The court also discussed the Borough’s concerns about how Tarus would use or edit the videos he made:
Finally, during oral argument before this Court, defense counsel for the Borough explained that a primary concern expressed by Council members was that ‘this political opponent . . . was going to take tapes and take them back to his basement and edit them around and turn us all into monsters.’ Thus, by their own admissions, when they blocked plaintiff from videotaping the meetings, the Mayor and Council acted on an impetus that found its genesis, to some degree, in animus against the plaintiff. In that context, we find those actions to be arbitrary and unreasonable.
The concerns that the Borough expressed against Tarus are nearly identical to those that LHCC board members have expressed about Masters’ recording the meetings and our editing the videotapes.
Tarus won his case, and the NJ Supreme Court ruled:
The law has embraced the undeniable fact that modern electronic devices are silent observers of history. These legal foundations support a finding that there is a common law right to videotape.
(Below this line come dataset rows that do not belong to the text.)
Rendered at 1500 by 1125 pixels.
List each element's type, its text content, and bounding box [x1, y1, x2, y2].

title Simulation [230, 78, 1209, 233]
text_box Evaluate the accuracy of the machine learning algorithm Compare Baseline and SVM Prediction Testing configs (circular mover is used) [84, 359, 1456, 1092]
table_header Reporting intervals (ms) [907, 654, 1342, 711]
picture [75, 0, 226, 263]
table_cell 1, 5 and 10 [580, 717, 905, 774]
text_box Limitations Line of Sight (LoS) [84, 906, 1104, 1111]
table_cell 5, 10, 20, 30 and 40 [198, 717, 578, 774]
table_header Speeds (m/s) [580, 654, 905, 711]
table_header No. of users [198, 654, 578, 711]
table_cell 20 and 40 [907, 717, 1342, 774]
The NJ case also addressed the concerns expressed by John Platt that videotaping has a negative impact on other meeting attendees:
Video cameras and recorders have become a commonplace item in our every day life. They are a common security device and confront us at the bank, in stores and even in apartment houses. Exposure to video recording of all of us is a normal occurrence on the streets and in public gatherings such as athletic contests and sporting events where participants and spectators are under constant television surveillance. Such exposure is actively sought by all those running for public office in order to place their image and their ideas before the voters. … Today, hand-held video cameras are everywhere — attached to our computers, a common feature in consumer still-shot cameras, and even built into recent generations of mobile telephones. The broad and pervasive use of video cameras at public events evidences a societal acceptance of their use in public fora. … So too, we are not persuaded by fears that the use of video cameras in non-judicial settings will generate intimidation and harassment. … Trepidation over the effect of video cameras in public meetings is overstated. The prevalence of video cameras in society and the open nature of public meetings militate against such hyperbolic concerns. Although some citizens may be fearful of video cameras, we find that consideration insufficient to deny the right to videotape. … The legal foundations described above, with roots wide and deep, offer a glimpse into our evolved understanding of the right of public access and support our finding that there is a common law right to videotape.
Writing for a unanimous NJ Supreme Court, Chief Justice Zazzali referred to the ideas of Jeremy Bentham, Patrick Henry, and James Madison, offering these powerful words:
In short, our civic forefathers have long recognized that spores of corruption cannot survive the light of public scrutiny. … Openness is a hallmark of democracy — a sacred maxim of our government — and video is but a modern instrument in that evolving pursuit. … Arbitrary rules that curb the openness of a public meeting are barricades against effective democracy. The use of modern technology to record and review the activities of public bodies should marshal pride in our open system of government, not muster suspicion against citizens who conduct the recording.
Perhaps Poyer was less than firm in sending that message because openness and hallmarks of democracy do not really enjoy the support of LHCC’s board. Perhaps the disappearing agenda item on videotaping will resurface, and LHCC will seek to block such recording by a policy resolution. We hope not. Whatever happens, watch it play out on YouTube.